— …Война германская началась. Взяли Фаддея на войну.

Она уронила это — и вспыхнул передо мной голубой, белый и жёлтый июль четырнадцатого года: ещё мирное небо, плывущие облака и народ, кипящий со спелым жнивом. Я представил их рядом: смоляного богатыря с косой через спину; её, румяную, обнявшую сноп. И песню, песню под небом, какие уже давно отстала деревня петь, да и не споёшь при механизмах.

(I, 133)

Рассказчик видит других Матрёну и Фаддея, не просто молодых и здоровых, но для другой — счастливой — жизни предназначенных. Эту жизнь у них отняла война. Рассказчик видит другую — истинную — Россию, совсем непохожую на искореженную лагерно-колхозную страну, где одинокая праведница становится объектом снисходительного презрения, а былой чудо-богатырь обращается в озлобленного и корыстного мстителя, многие годы спустя воздающего за единственный Матрёнин грех. Заметим, что обусловлен тот грех «германской войной» — Матрёна не дождалась попавшего в плен Фаддея, о судьбе которого никто из близких ничего не знал. Конечно, и старая Россия ввязывалась в войны (зачастую вовсе ненужные)[215]; и там рушились судьбы, черствели души, а праведник далеко не всегда был почтен любовью ближних. Рая на земле не было никогда. Но и того ада, в котором прошла почти вся жизнь незлобивой Матрёны и утратившего свои лучшие начала Фаддея (а они были — иначе не вспоминала бы Матрёна с такой нежностью о своей пропавшей любви), того ада, что за долгие советские годы стал единственной нормой бытия, в России прежде не было. Покуда не сорвалась она в бессмысленную войну. Потому так важна в «Матрёнином дворе» несколькими строками запечатленная картина привольной и обильной жизни, утраченной гармонии природы и человека.

Эта же картина возникает в первых — мирных, включенных в сюжетную сферу Лаженицына — главах «Августа…». И важны здесь не только частности, не только подробные, изобилующие колоритными деталями, «державинские» описания «правильной» жизни крестьян Лаженицыных, которые могут позволить «странному» сыну учиться в университете (1), богатых землевладельцев Томчаков (3–6, 9), купца Саратовкина, в пятигорском магазине которого «приказчики считали позором ответ „у нас нету-с“» (8).
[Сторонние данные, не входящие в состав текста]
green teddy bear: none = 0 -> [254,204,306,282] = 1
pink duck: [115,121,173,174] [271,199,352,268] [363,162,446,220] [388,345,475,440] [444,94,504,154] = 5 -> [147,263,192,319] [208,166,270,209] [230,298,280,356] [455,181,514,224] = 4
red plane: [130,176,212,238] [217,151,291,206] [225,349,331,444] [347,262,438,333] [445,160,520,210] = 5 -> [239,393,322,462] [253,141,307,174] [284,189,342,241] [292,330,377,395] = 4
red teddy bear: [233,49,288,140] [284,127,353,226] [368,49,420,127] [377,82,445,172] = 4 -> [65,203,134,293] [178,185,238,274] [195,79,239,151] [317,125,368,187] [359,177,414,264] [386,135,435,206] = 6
Все эти картины «довольства и труда» мы воспринимаем при свете открывающего повествование символического пейзажа:

Они выехали из станицы прозрачным зорным утром, когда при первом солнце весь Хребет, ярко-белый и в синих углубинах, стоял доступно близкий, видный каждым своим изрезом, до того близкий, что человеку непривычному помнёлось бы докатить к нему за два часа.

Высился он такой большой в мире малых людских вещей, такой нерукотворный в мире сделанных. За тысячи лет все люди, сколько жили, — доотказным раствором рук неси сюда и пухлыми грудами складывай всё сработанное ими или даже задуманное, — не поставили бы такого сверхмыслимого Хребта.

(1)

Человеческий труд может и должен быть осмысленным, творческим, требующим самоотдачи и за то награждающим работника сторицей. Как и в зачинных главах, на протяжении всего повествования Солженицын будет тщательно и восхищенно описывать тружеников-мастеров — крестьян, рабочих, инженеров, ученых, мыслителей, даже администраторов, политиков, военных, если они действительно мастера и труженики, если заняты делом, а не пустой либо корыстной говорильней. Человек обязан трудиться, по труду (физическому и духовному) он на земле оценивается. Но всякий труд (даже в самых высших его проявлениях) есть слабое подражание и продолжение сотворения мира, а всякое создание ума и рук человеческих — малость перед лицом этого, Богом однажды сотворенного мира. Его-то величие и явлено в зачине «Августа…».